[Exercise prompt]
Write out every record below exactly as given. Leave the pictures out.
======== Information supplied ========
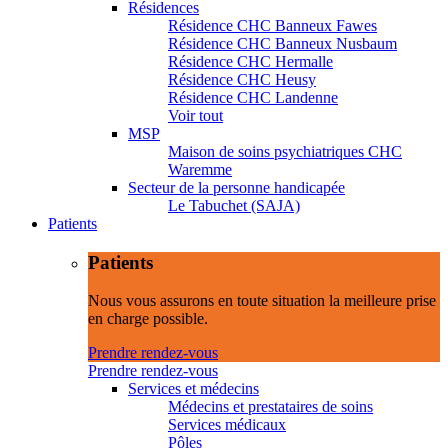
Résidences
Résidence CHC Banneux Fawes
Résidence CHC Banneux Nusbaum
Résidence CHC Hermalle
Résidence CHC Heusy
Résidence CHC Landenne
Voir tout
MSP
Maison de soins psychiatriques CHC
Waremme
Secteur de la personne handicapée
Le Tabuchet (SAJA)
Patients
Patients
Nous vous assurons en toute situation la meilleure prise
en charge possible.
Prendre rendez-vous
Prendre rendez-vous
Services et médecins
Médecins et prestataires de soins
Services médicaux
Pôles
========
[Response to this exercise]
Résidences
Résidence CHC Banneux Fawes
Résidence CHC Banneux Nusbaum
Résidence CHC Hermalle
Résidence CHC Heusy
Résidence CHC Landenne
Voir tout
MSP
Maison de soins psychiatriques CHC
Waremme
Secteur de la personne handicapée
Le Tabuchet (SAJA)
Patients
Patients
Nous vous assurons en toute situation la meilleure prise
en charge possible.
Prendre rendez-vous
Prendre rendez-vous
Services et médecins
Médecins et prestataires de soins
Services médicaux
Pôles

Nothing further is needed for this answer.